The woman question cannot be divorced from the class question. Any confusion on this score can only lead to erroneous conclusions and setbacks. It will divert the class struggle into a sex struggle of all women against all men.

Historically, the sex struggle was part of the bourgeois feminist movement of the last century. It was a reform movement, conducted within the framework of the capitalist system, and not seeking to overthrow it. But it was a progressive struggle in that women revolted against almost total male domination on the economic, social, and domestic fronts. Through the feminist movement, a number of important reforms were won for women. But the bourgeois feminist movement has run its course. …

[A]s capitalism developed, there arose an enormous expansion of the productive machine and with it the need for a mass market. Since women represent half the population, profiteers in “beauty” eyed this mass and lusted to exploit it for their own purposes. And so the fashion field was expanded out of the narrow confines of the rich and made socially obligatory upon the whole female population.

Now, for the first time, class distinctions were covered over and concealed behind sex identity, to serve the needs of this sector of big business. And the bourgeois hucksters began grinding out the propaganda: All women want to be beautiful. Therefore all women have the same interest in cosmetics and fashions. Beauty became identical with fashion and all women were sold on their common “needs and wants” for these fashions.
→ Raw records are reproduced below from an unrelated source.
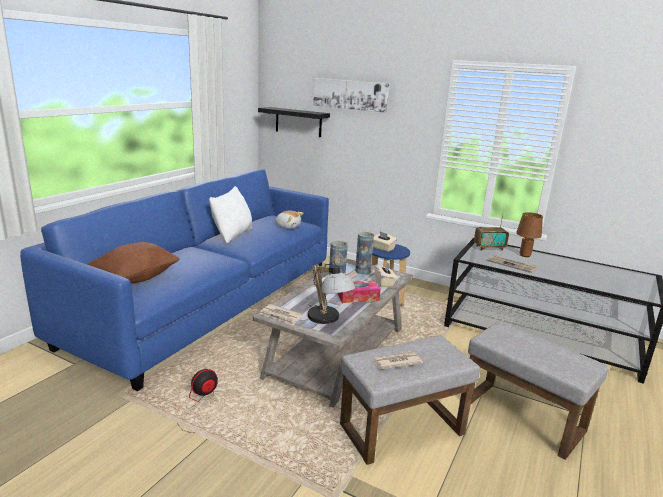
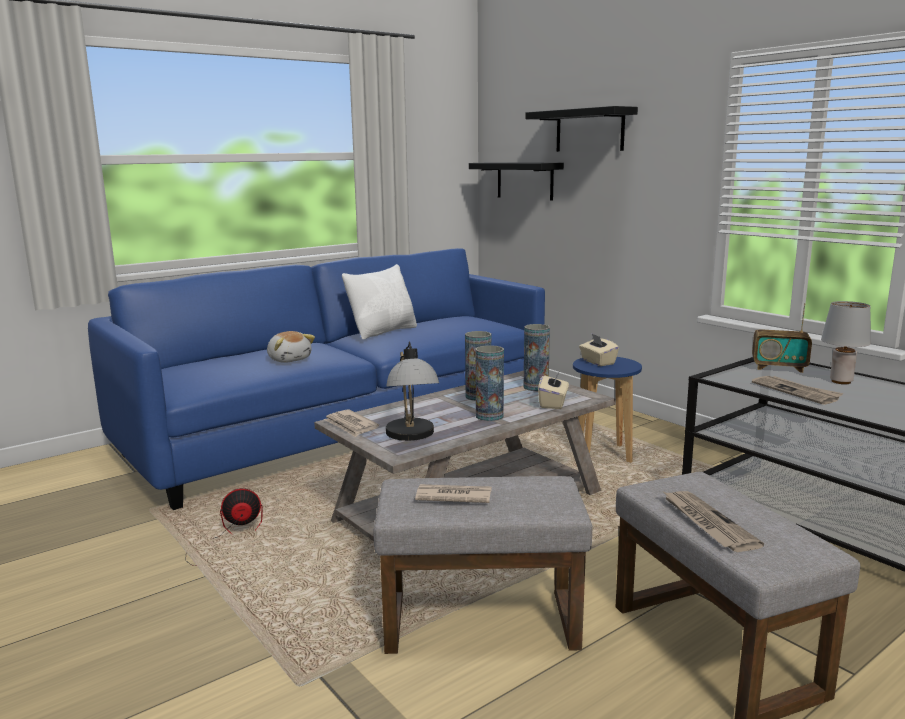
camera: 25 degrees right, 5 degrees down
(136, 278) = (208, 365): brown pillow -> none
(288, 226) = (471, 327): plush toy -> plush toy (289, 359)
(350, 94) = (589, 130): picture -> black shelf
(358, 297) = (489, 416): tissue box -> vase
(525, 255) = (840, 381): brown table lamp -> grey table lamp
(532, 356) = (707, 523): none -> newspaper

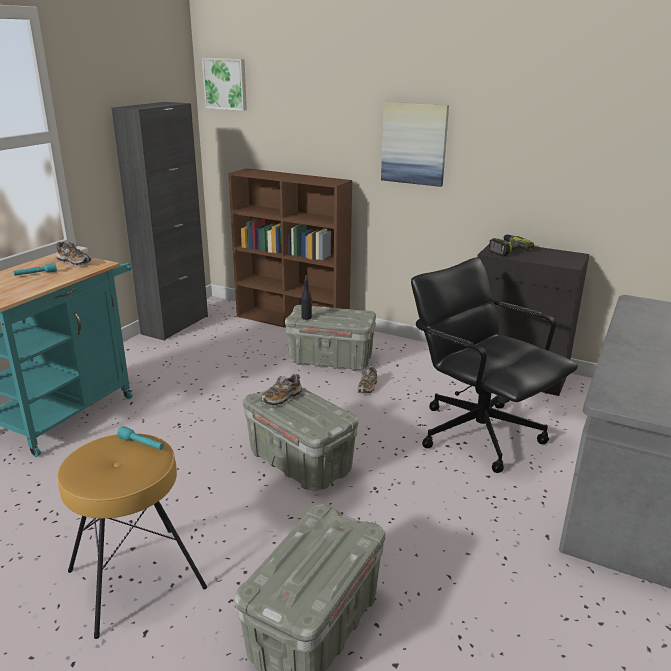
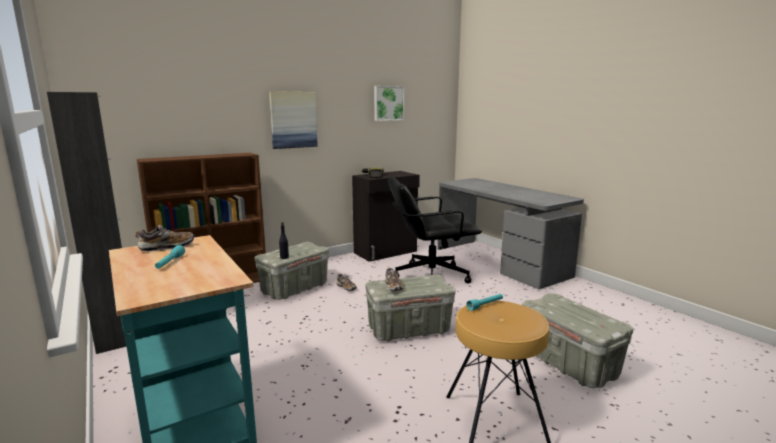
camera: 60 degrees left, 10 degrees down
(226, 84) = (98, 80): picture -> picture (388, 103)

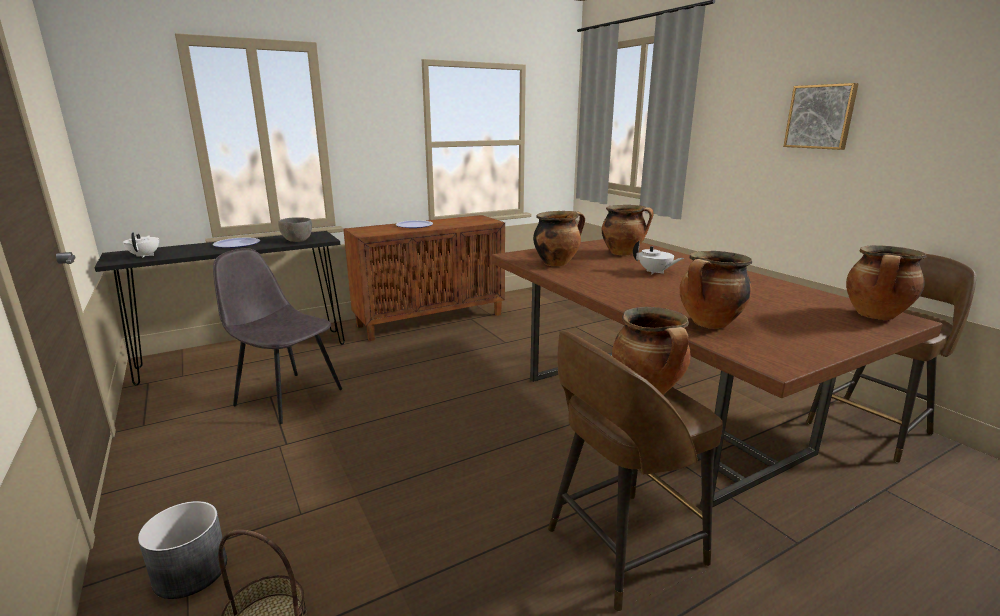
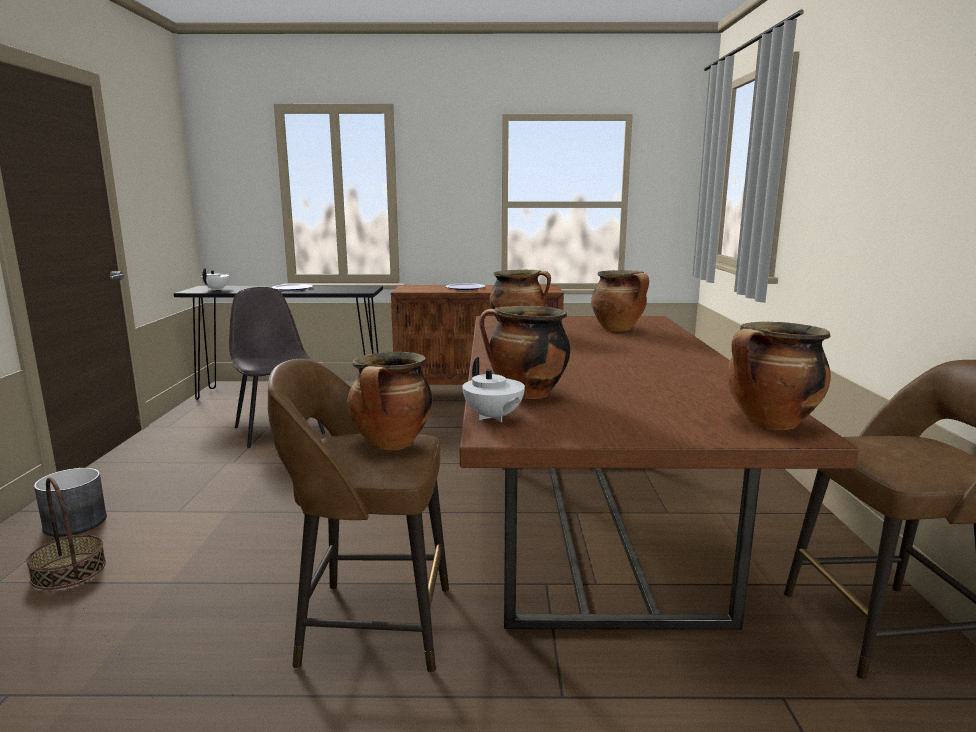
camera: 30 degrees right, 5 degrees down
(297, 241) = (340, 290): grey bowl -> none
(655, 272) = (603, 348): white teapot -> white teapot (493, 417)
(820, 117) = (899, 154): picture -> none

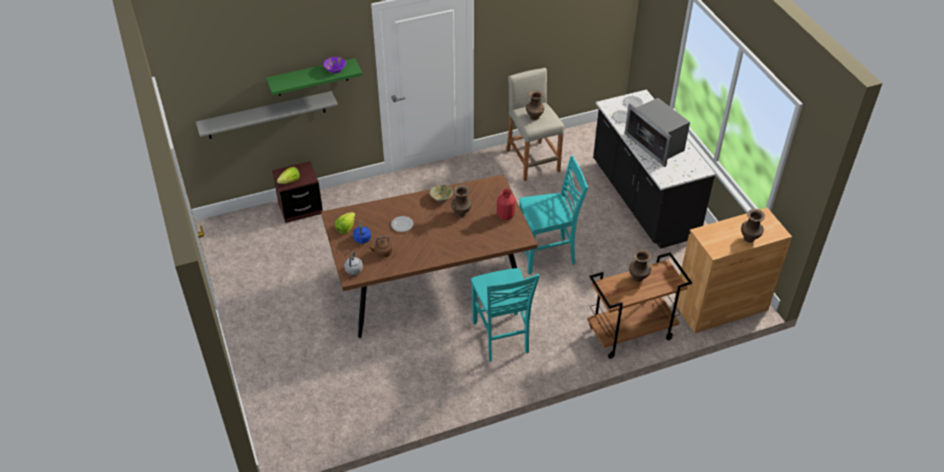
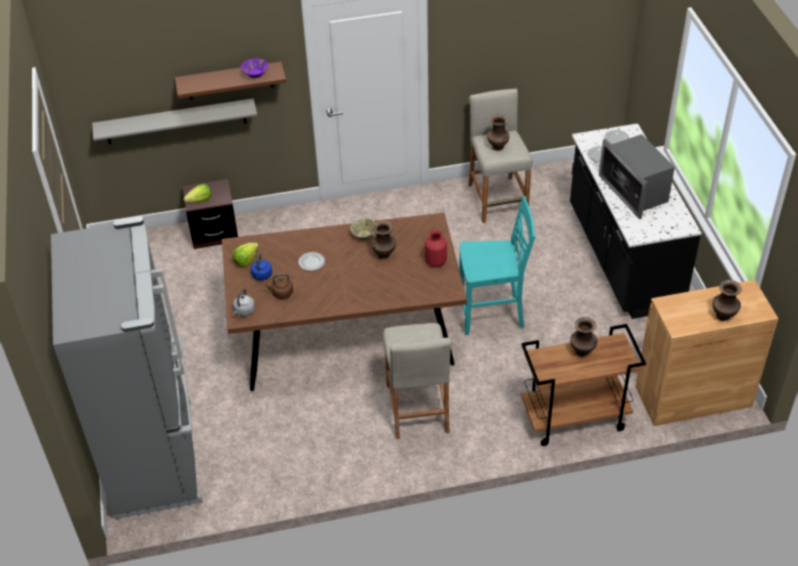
camera: 10 degrees right, 0 degrees up
(289, 401) = (156, 456): none -> grey fridge
(312, 77) = (230, 81): green shelf -> brown shelf
(501, 338) = (417, 408): turquoise chair -> beige stool

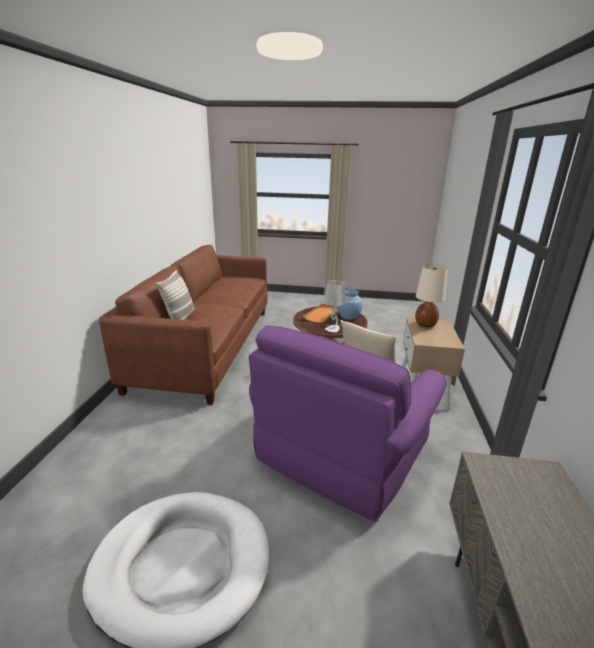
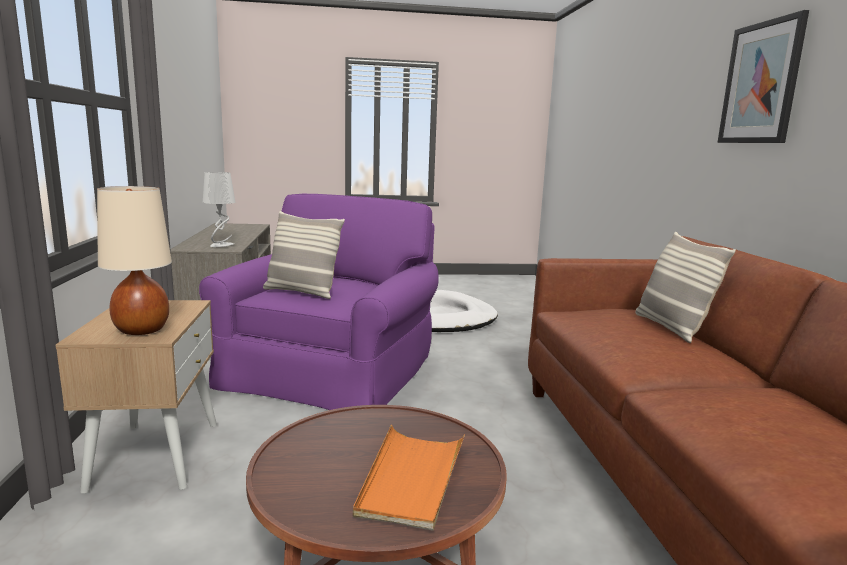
camera: 165 degrees right, 10 degrees down
(83, 195) = (761, 83): none -> picture
(332, 329) = (363, 422): grey table lamp -> grey table lamp (221, 246)
(348, 317) = (312, 485): blue vase -> none

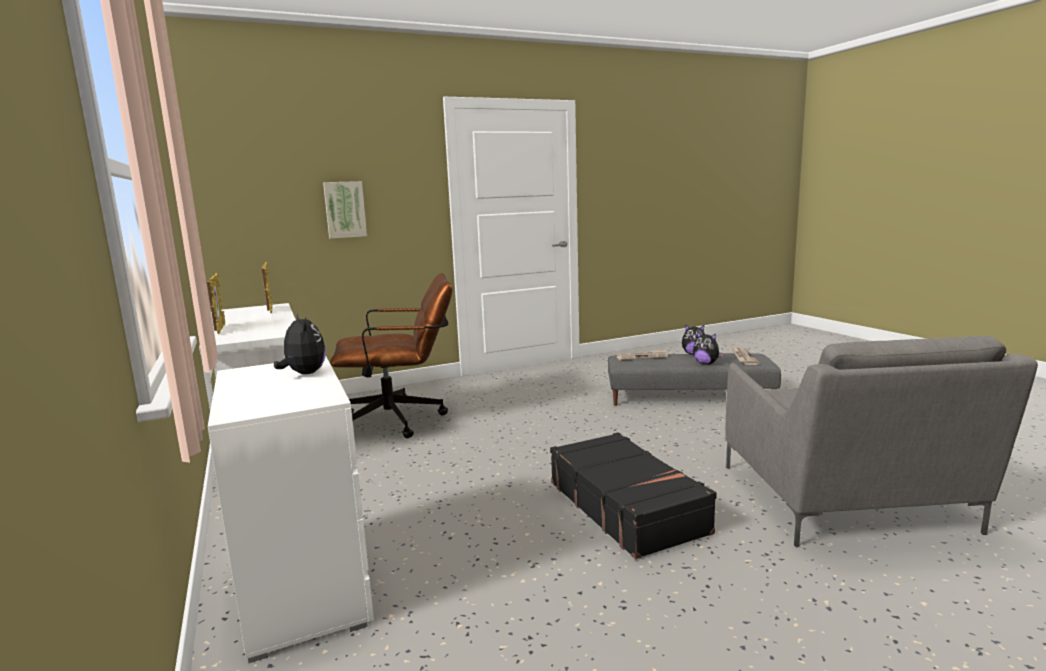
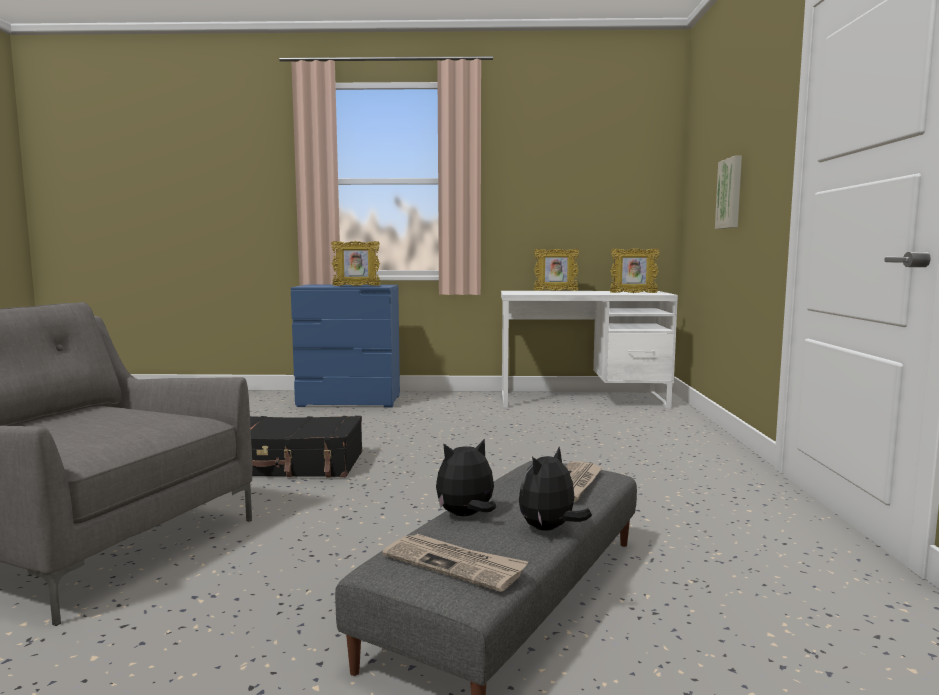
camera: 115 degrees right, 5 degrees down
(304, 374) = (356, 286): plush toy -> picture frame
(304, 587) = (350, 401): white dresser -> blue dresser
(401, 420) = (593, 430): brown office chair -> none

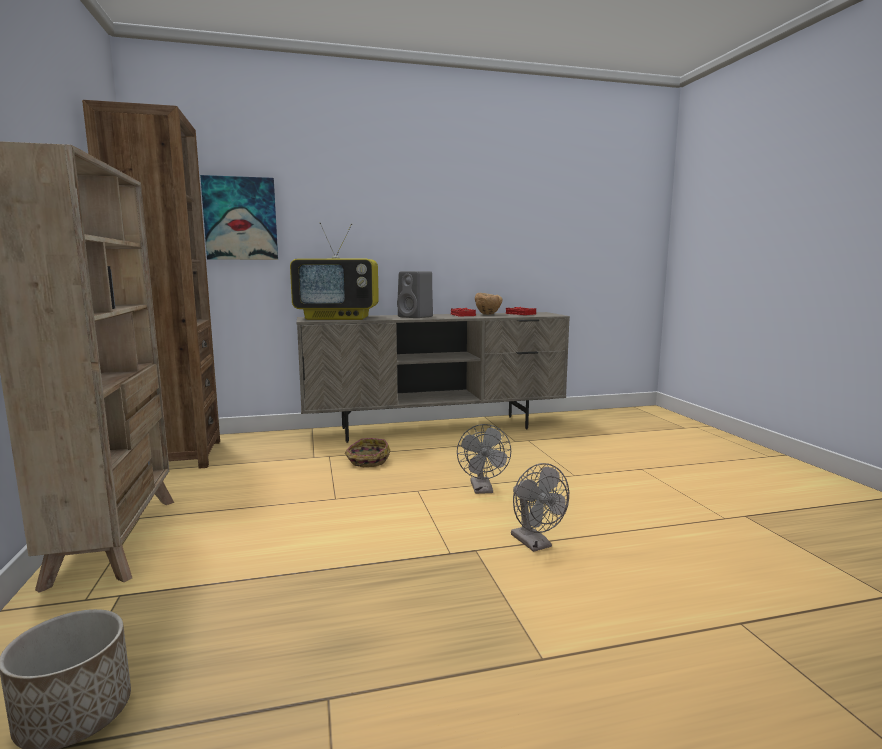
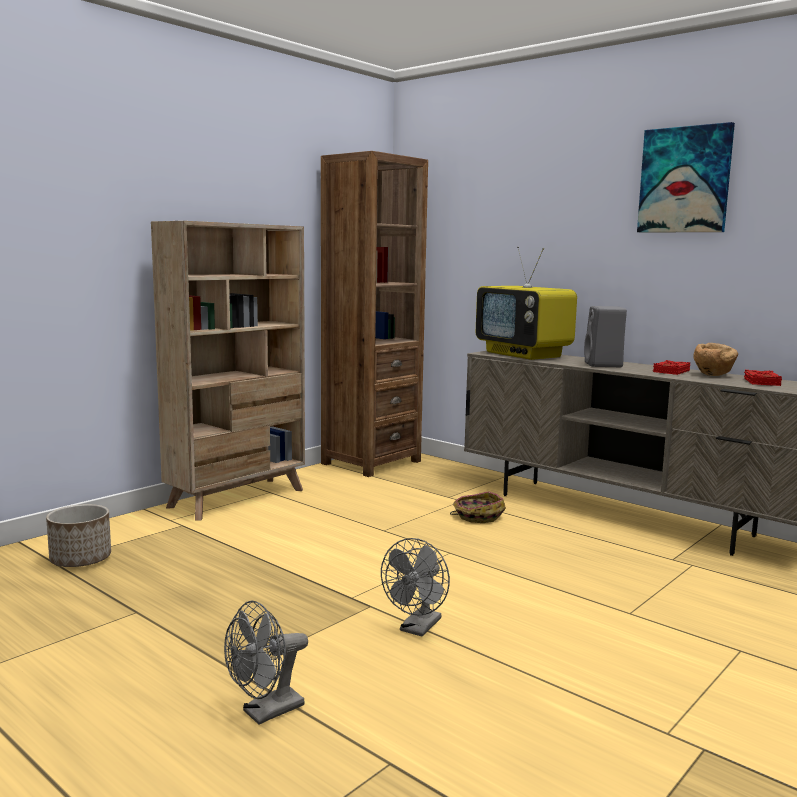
camera: 55 degrees right, 0 degrees up
(240, 219) = (468, 241): picture -> picture (685, 180)
(483, 490) = (500, 577): grey fan -> grey fan (265, 713)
Today, billions are coined out of every department in the fashion field; cosmetics, clothes, hairdos, slenderizing salons, beauty salons, jewelry, fake and real, and so on. Beauty, it was discovered, was a very flexible formula. All you had to do to become rich was to discover a new aid to beauty and convince the whole population of women that they “needed and wanted” this aid. …

Thus, when the comrades defend the right of women to use cosmetics, fashions, etc., without clearly distinguishing between such a right and the capitalist social compulsion to use them, they have fallen into the trap of bourgeois propaganda. Even worse, as the vanguard of women, they are leading the mass of women into this fashion rat race and into upholding and perpetuating these profiteers, exploiters, and scoundrels.

It is contended that so long as capitalism prevails, we must abide by these cosmetic and fashion decrees. Otherwise, we will be left behind in the economic and social rear. This is true. We must give at least a token recognition of the harsh reality.

But this does not mean that we must accept these edicts and compulsions complacently, or without protest. The workers in the plants are often obliged to accept speedups, pay cuts, and attacks on their unions. But they always and invariably accept them under protest, under continuing struggle against them, and in a constant movement to oppose their needs and will against their exploiters.

The class struggle is a movement of opposition, not adaptation, and this holds true not only of the workers in the plants, but of the women as well, both workers and housewives. It is because the issues are more obscured in the realm of the women as a sex that some of our own comrades have fallen into the trap of adaptation. In this respect we must change our course. Let us begin to demonstrate, through history, that the modern fashion standard of beauty is not a permanent fixture, and that the working woman can and should have something to say about it.